## [Problem]
List each line of the rows below that contains the word "além", with uppercase and lowercase letters treated as different.

(Items in a dataset)

· · · · · · ·

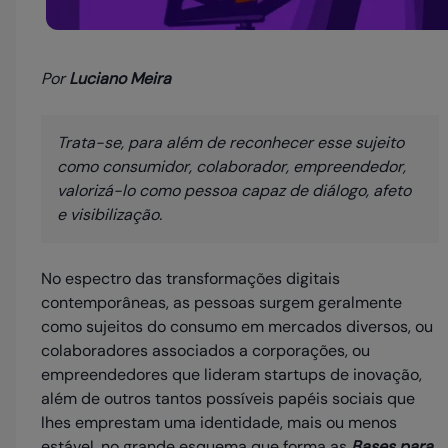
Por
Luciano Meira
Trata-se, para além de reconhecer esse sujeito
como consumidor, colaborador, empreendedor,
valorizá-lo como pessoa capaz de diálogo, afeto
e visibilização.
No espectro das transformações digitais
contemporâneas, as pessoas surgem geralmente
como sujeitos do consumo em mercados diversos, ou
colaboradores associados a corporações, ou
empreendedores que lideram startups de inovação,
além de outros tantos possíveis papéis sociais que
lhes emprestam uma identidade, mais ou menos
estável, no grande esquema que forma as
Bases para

· · · · · · ·

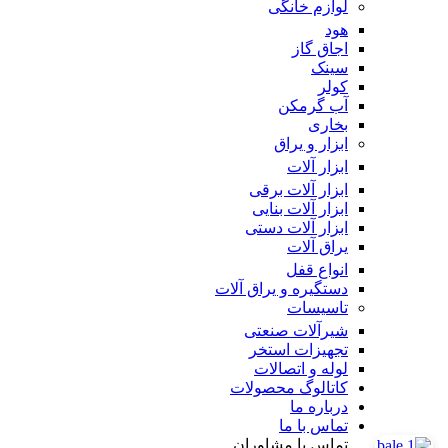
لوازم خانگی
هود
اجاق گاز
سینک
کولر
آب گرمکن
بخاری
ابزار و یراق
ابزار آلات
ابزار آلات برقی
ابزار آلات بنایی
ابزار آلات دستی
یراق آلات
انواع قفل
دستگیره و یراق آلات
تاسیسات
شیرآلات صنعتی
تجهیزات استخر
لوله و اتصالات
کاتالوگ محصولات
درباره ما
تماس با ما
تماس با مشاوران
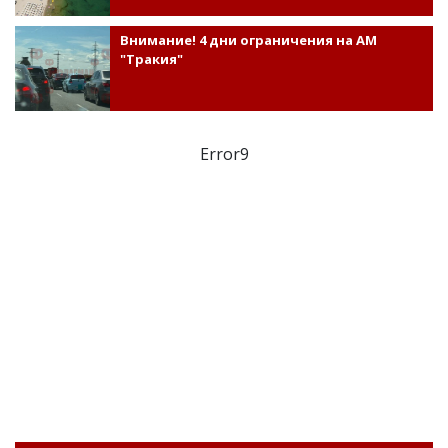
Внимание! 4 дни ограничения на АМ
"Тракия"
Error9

· · · · · · ·

## [Your response]
Trata-se, para além de reconhecer esse sujeito
além de outros tantos possíveis papéis sociais que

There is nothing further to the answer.